Django - short non-linear non-predictable ID in the URL

Question

I know there are similar questions (like this, this, this and this) but I have specific requirements and looking for a less-expensive way to do the following (on Django 1.10.2):

Looking to not have sequential/guessable integer ids in the URLs and ideally meet the following requirements:

• Avoid UUIDs since that makes the URL really long.
• Avoid a custom primary key. It doesn’t seem to work well if the models have ManyToManyFields. Got affected by at least three bugs while trying that (#25012, #24030 and #22997), including messing up the migrations and having to delete the entire db and recreating the migrations (well, lots of good learning too)
• Avoid checking for collisions if possible (hence avoid a db lookup for every insert)
• Don’t just want to look up by the slug since it’s less performant than just looking up an integer id.
• Don’t care too much about encrypting the id - just don’t want it to be a visibly sequential integer.

Note: The app would likely have 5 million records or so in the long term.

Answer 1

After researching a lot of options on SO, blogs etc., I ended up doing the following:

• Encoding the id to base32 only for the URLs and decoding it back in urls.py (using an edited version of Django’s util functions to encode to base 36 since I needed uppercase letters instead of lowercase).
• Not storing the encoded id anywhere. Just encoding and decoding everytime on the fly.
• Keeping the default id intact and using it as primary key.

(good hints, posts and especially this comment helped a lot)

What this solution helps achieve:

1. Absolutely no edits to models or post_save signals.
2. No collision checks needed. Avoiding one extra request to the db.
3. Lookup still happens on the default id which is fast.

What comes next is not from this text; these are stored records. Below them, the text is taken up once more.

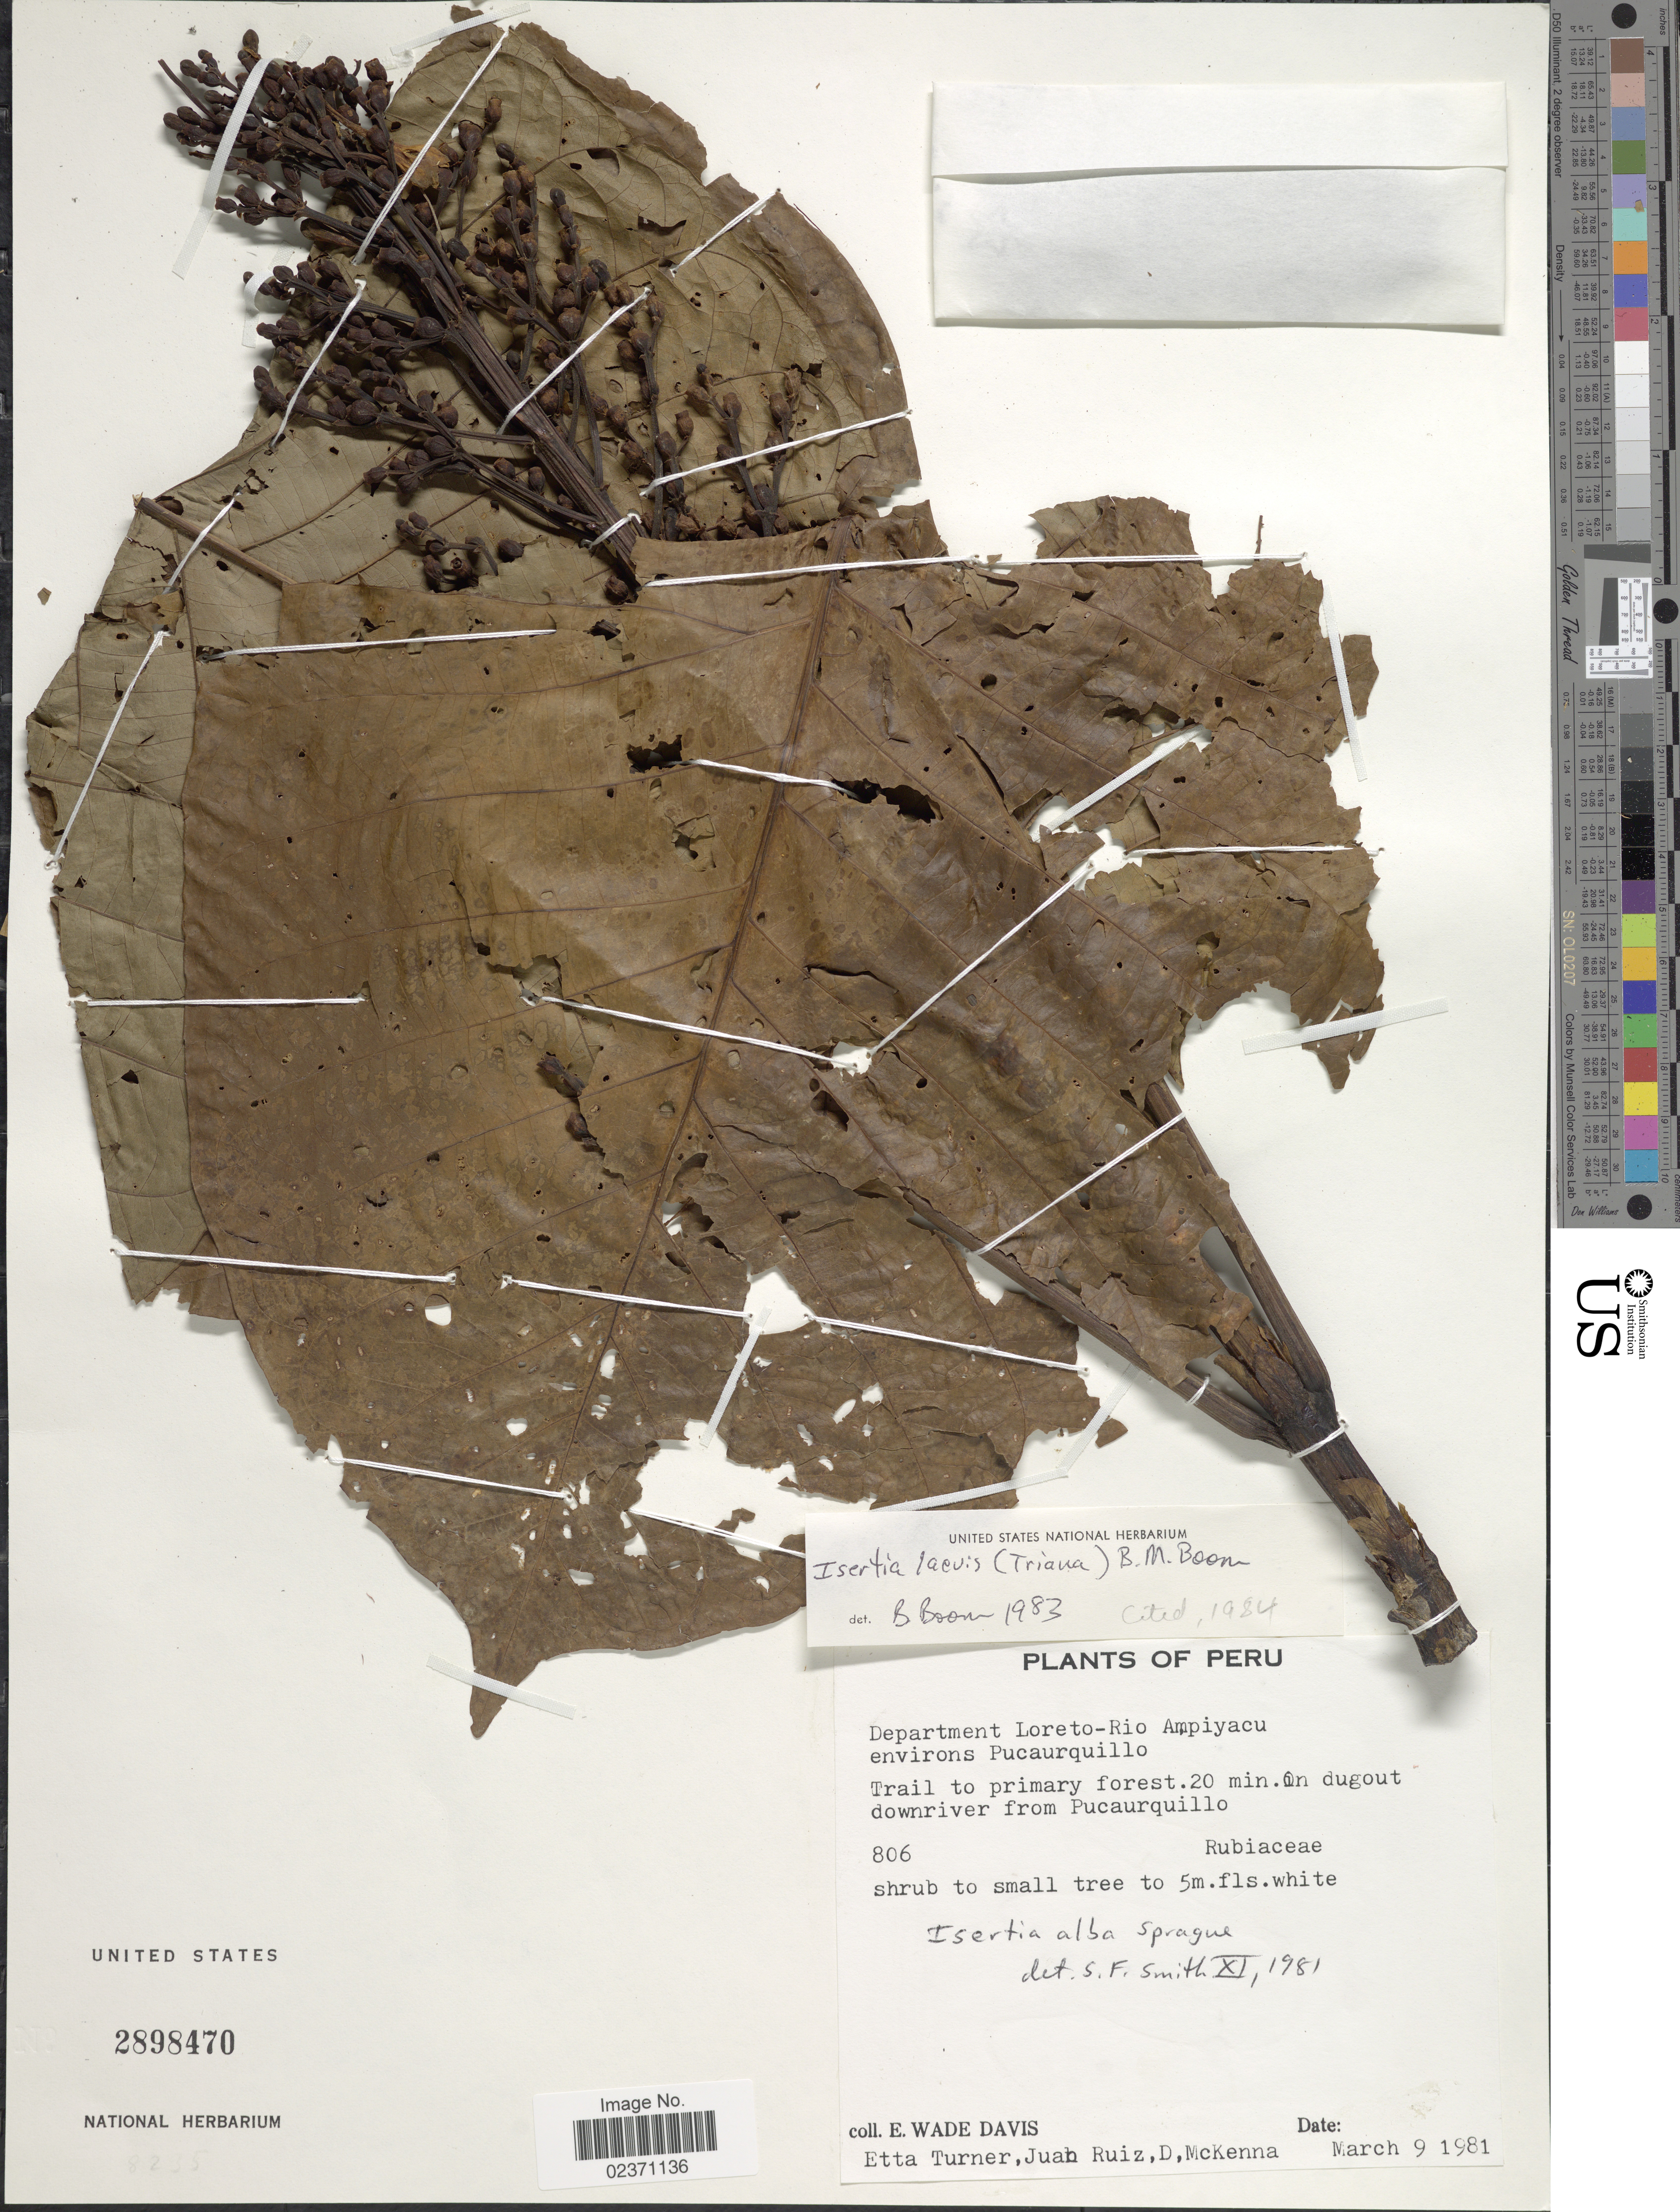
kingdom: Plantae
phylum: Tracheophyta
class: Magnoliopsida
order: Gentianales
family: Rubiaceae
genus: Isertia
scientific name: Isertia laevis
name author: (Triana) B.M. Boom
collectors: E. W. Davis, E. Turner, J. Ruiz & D. McKenna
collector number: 806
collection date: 1981-03-09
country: Peru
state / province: Loreto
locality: Department Loreto-Rio Ampiyacu environs Pucaurquillo. Trail to primary forest. 20 min. On dugout downriver from Pucaurquillo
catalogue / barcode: US 2898470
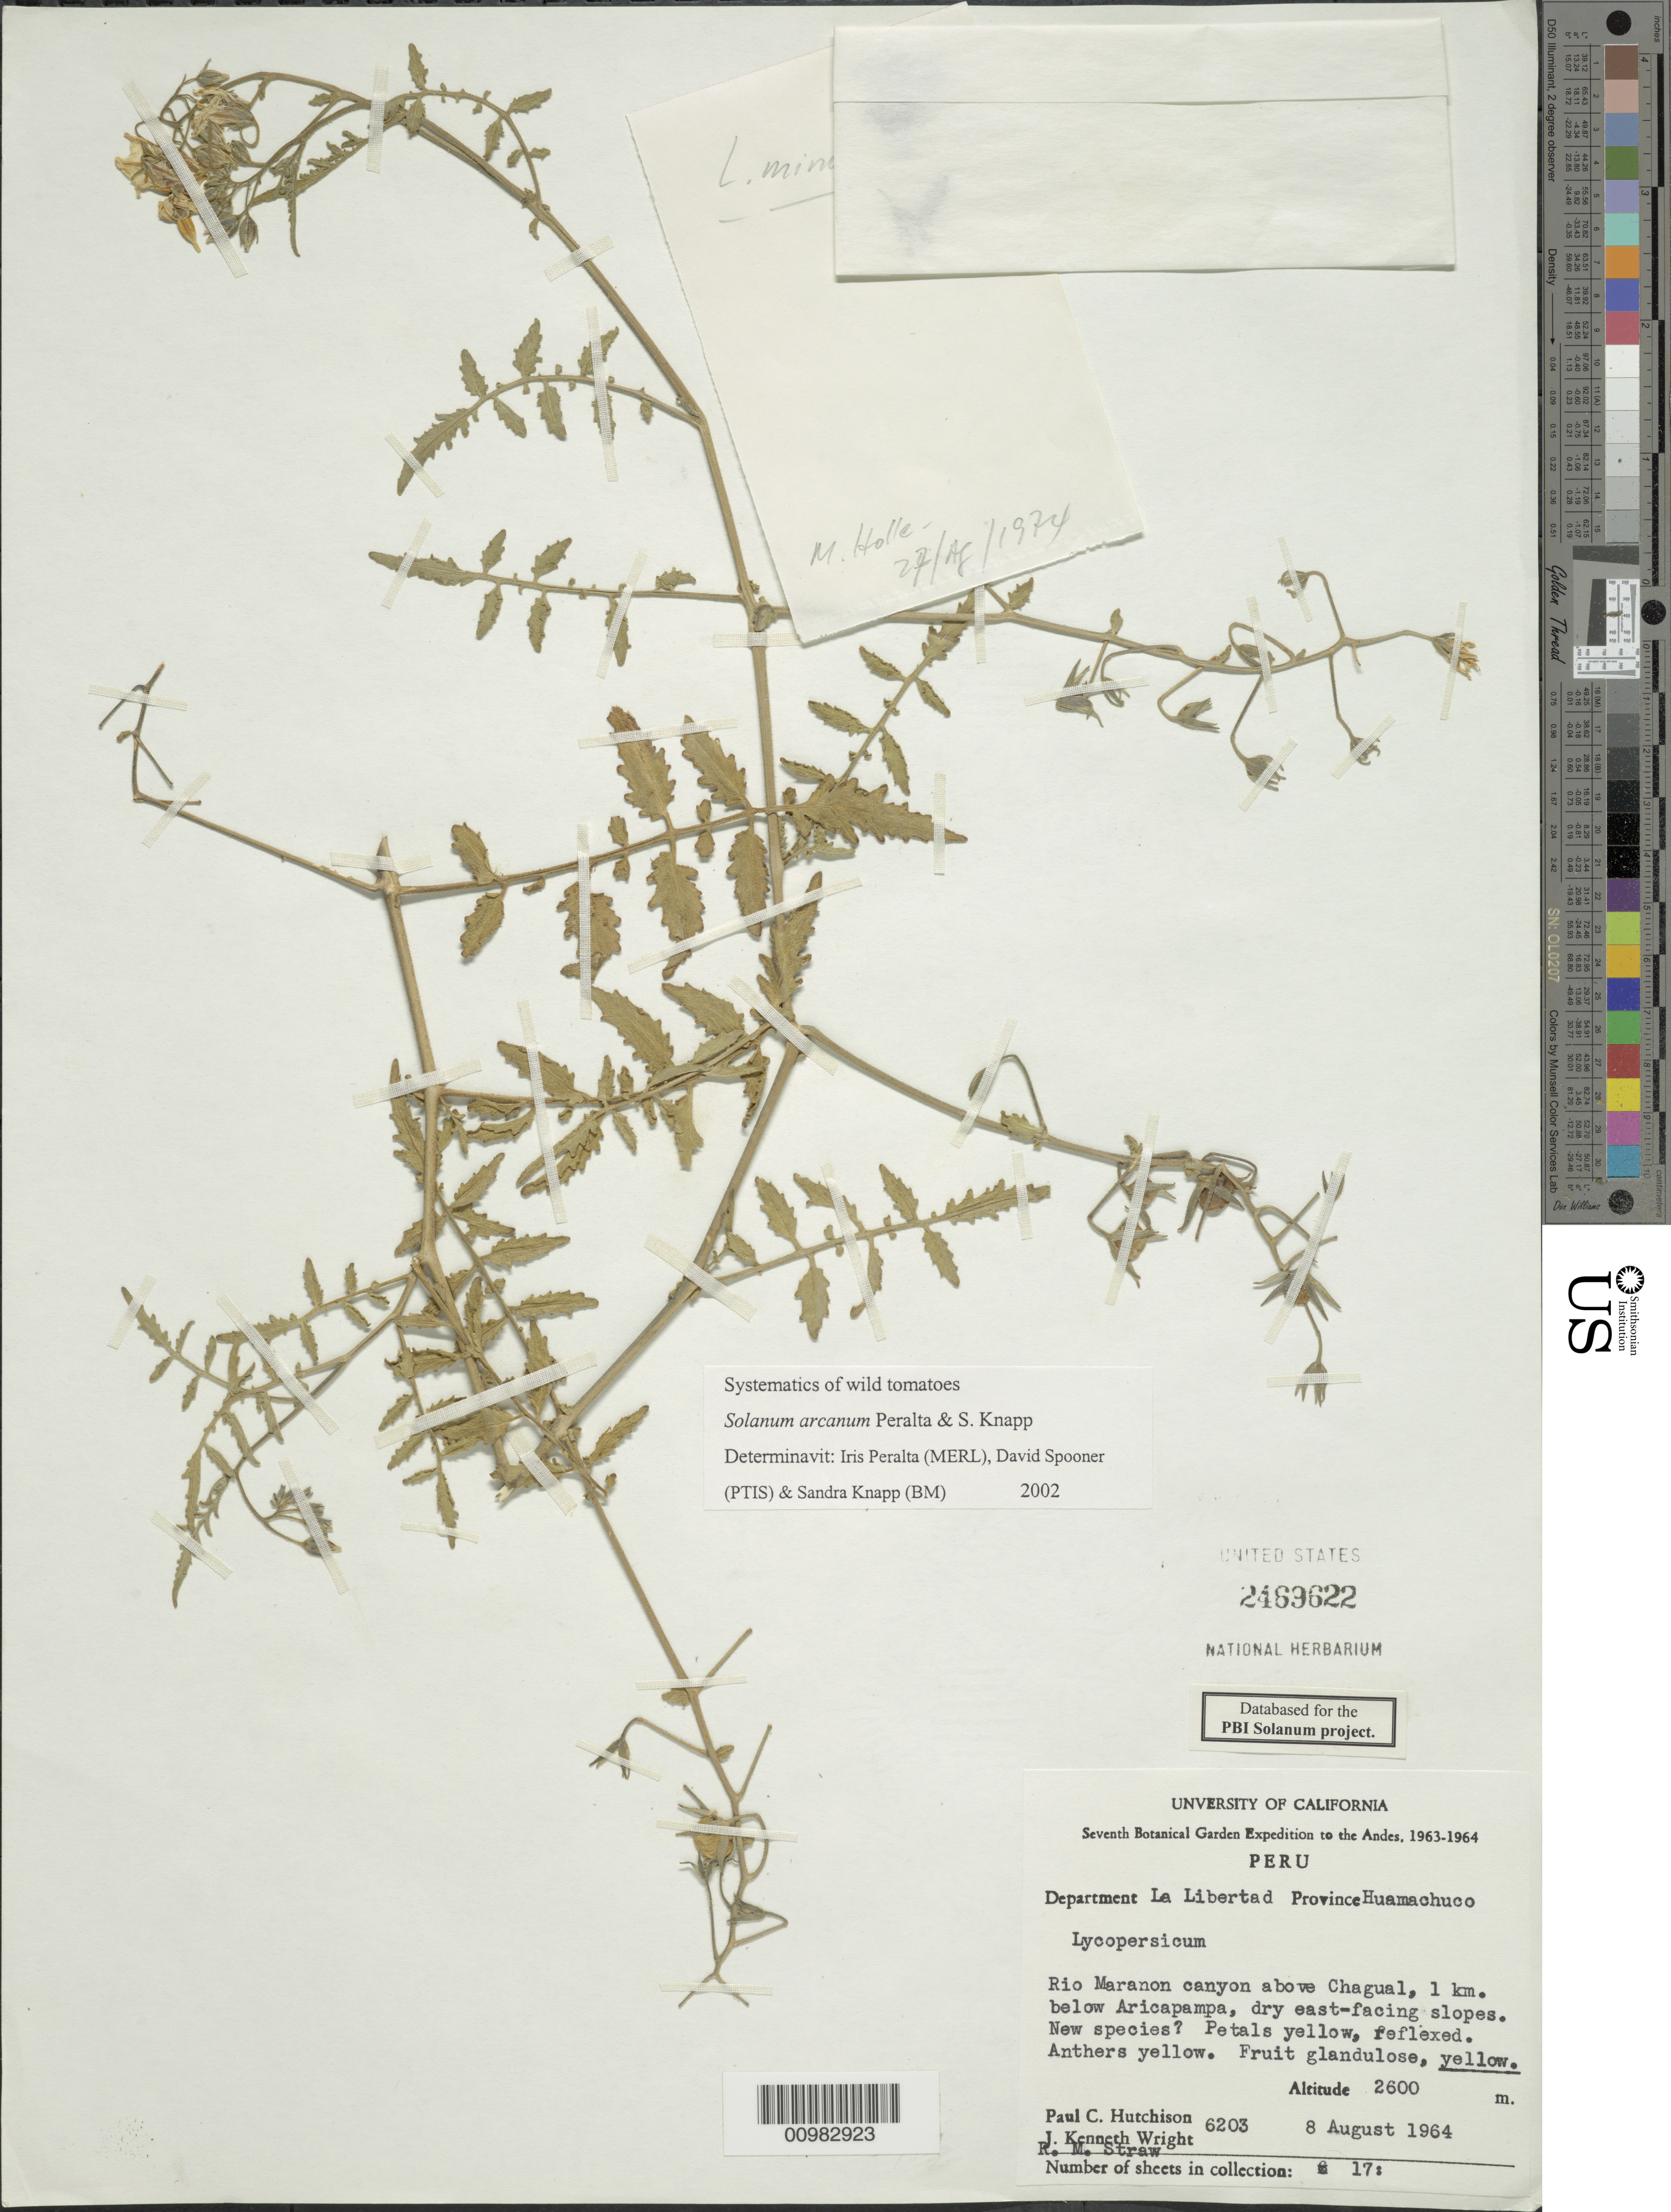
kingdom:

Also, no double save()requests on the model for every insert.
4. Short and sweet encoded ID (the number of characters go up as the number of records increase but still not very long)

What it doesn’t help achieve/any drawbacks:

1. Encryption - the ID is encoded but not encrypted, so the user may still be able to figure out the pattern to get to the id (but I dont care about it much, as mentioned above).
2. A tiny overhead of encoding and decoding on each URL construction/request but perhaps that’s better than collision checks and/or multiple save() calls on the model object for insertions.

For reference, looks like there are multiple ways to generate random IDs that I discovered along the way (like Django’s get_random_string, Python’s random, Django’s UUIDField etc.) and many ways to encode the current ID (base 36, base 62, XORing, and what not). The encoded ID can also be stored as another (indexed) field and looked up every time (like here) but depends on the performance parameters of the web app (since looking up a varchar id is less performant that looking up an integer id). This identifier field can either be saved from a overwritten model’s save() function, or by using a post_save() signal (see here) (while both approaches will need the save() function to be called twice for every insert).

All ears to optimizations to the above approach. I love SO and the community. Everytime there’s so much to learn here.

Update: After more than a year of this post, I found this great library called hashids which does pretty much the same thing quite well! Its available in many languages including Python.